Wrong! Or Maybe Not.

Fingerprints and Grip – Wrong vs Incomplete

I saw the headline to one version of the linked story (Fingerprint grip theory rejected) a few days back. I didn’t delve too deeply into it, and this thought had not occurred to me:

What struck me, and what the article did not mention, is that glass is a very artificial material. It is unlikely that our ancestors would have encountered such smooth material often in their day-to-day lives. Therefore there would not have been much selective pressure to develop a good grip on glass or similarly smooth material. Tree branches, rocks, fur, bones, and other materials that might find their way into the grasp of a hominid or ape are much rougher than glass.

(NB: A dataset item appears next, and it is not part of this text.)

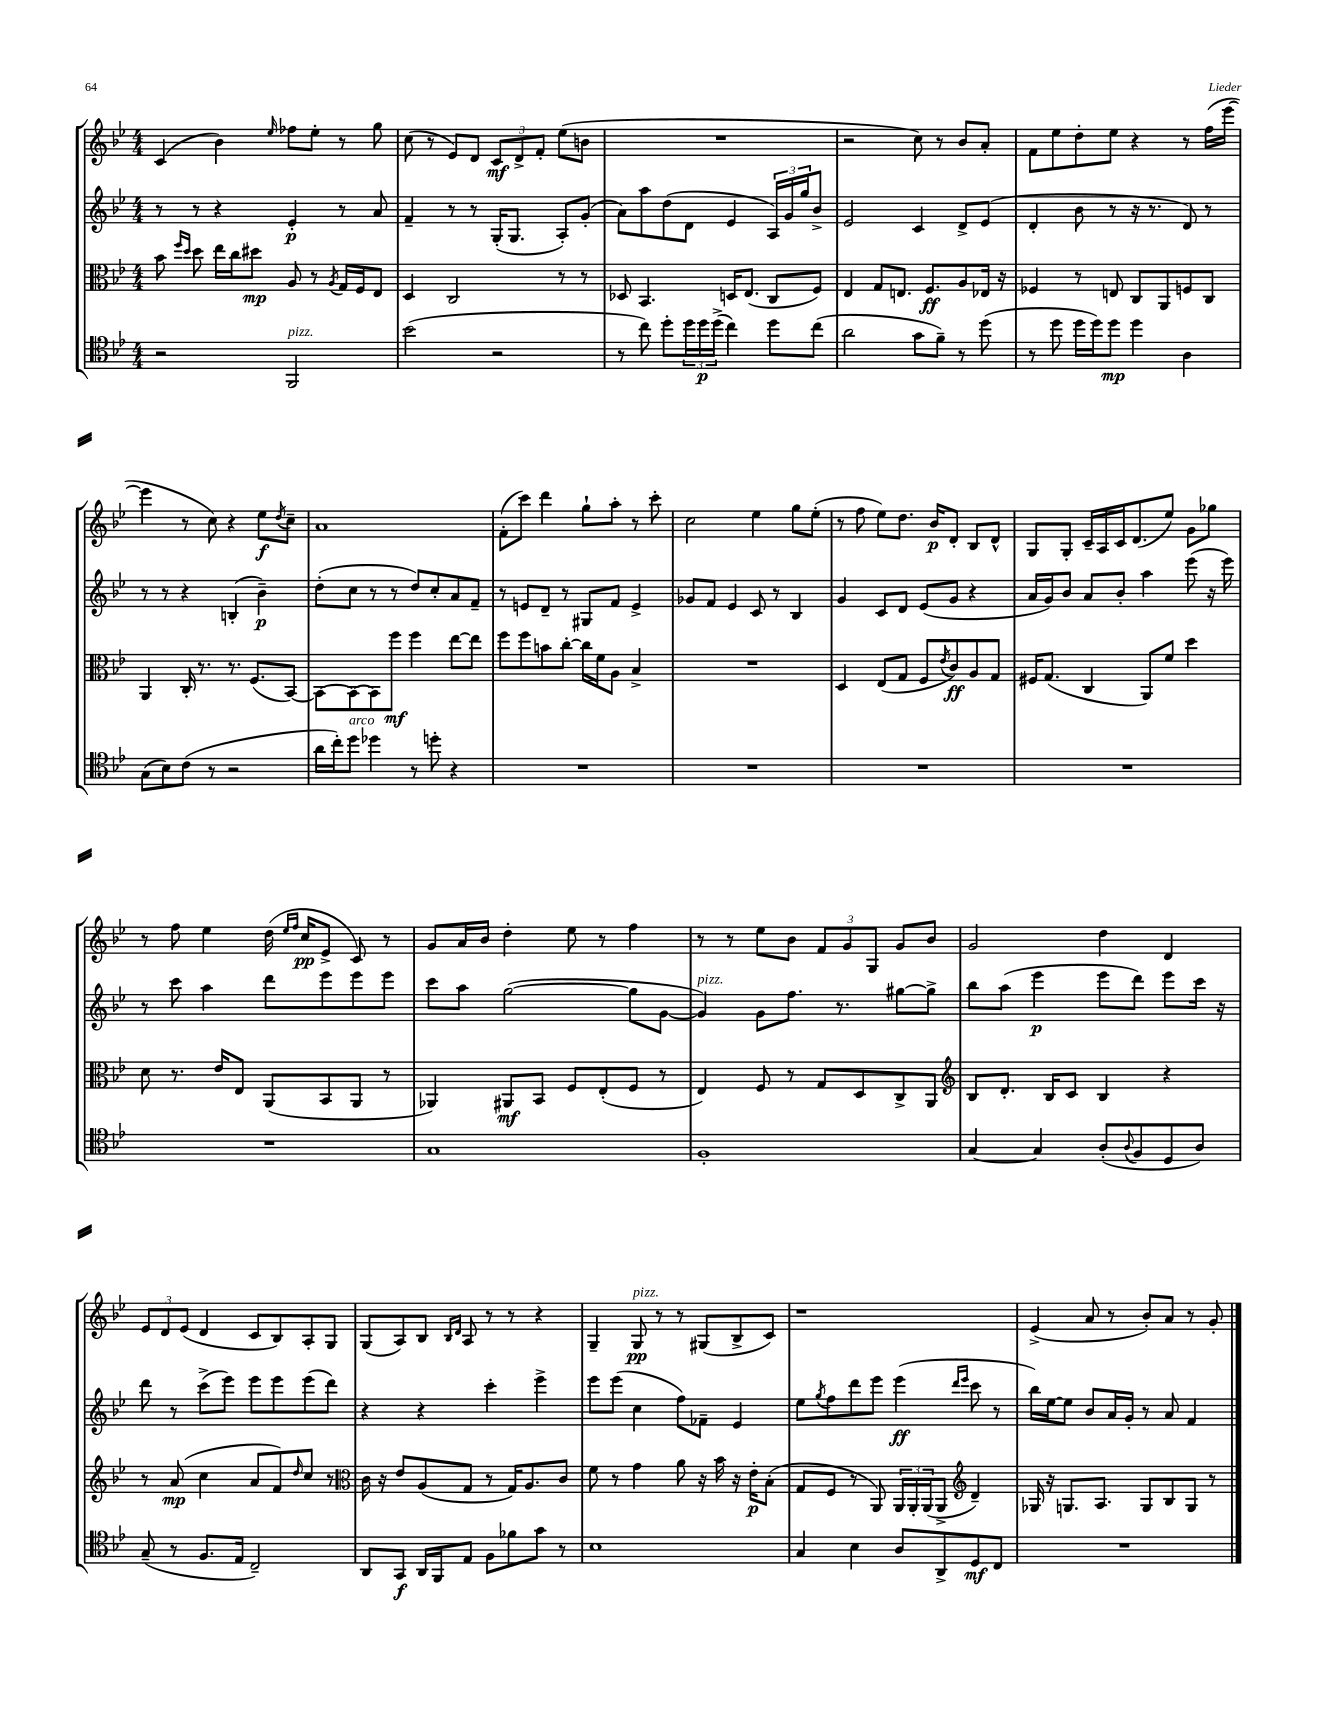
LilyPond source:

Clearly follow up research is needed. How do fingerprints behave when applied to other materials, and how does wetness affect their utility?

What did pique my interest was a different version of the story (or headline, at least): Urban Myth Disproved: Fingerprints Do Not Improve Grip Friction. I had not considered that this was an “urban myth.” If it hadn’t been tested, then it was an hypothesis, and in need of testing. I don’t really hang with the “what good are fingerprints” crowd, so I don’t really have a grip —ridge-augmented or not — on how this viewpoint was being advertised. In any case, though, I agree that the process has been mischaracterized — the media has sensationalized the discovery by casting the results as some sort of paradigm shift rather than an incremental additional of knowledge.

What interested me most about this story is how the media channels science news stories into a few themes with which they feel comfortable. Debunking a commonly held myth is one of those themes. While this story hold a kernel of that theme – it is more accurate to say, in my opinion, not that the grip hypothesis is wrong but that the story is more complex.

That is a much more useful theme for science reporting – because the story is almost always more complex – more complex than the typical publish understanding, and even of our previous scientific understanding.

Likewise, it is more meaningful in many cases to portray our prior models and theories not as “wrong” but as incomplete. Sometimes they are wrong, but that needs to be distinguished from ideas that are oversimplified and therefore incomplete, but not wrong.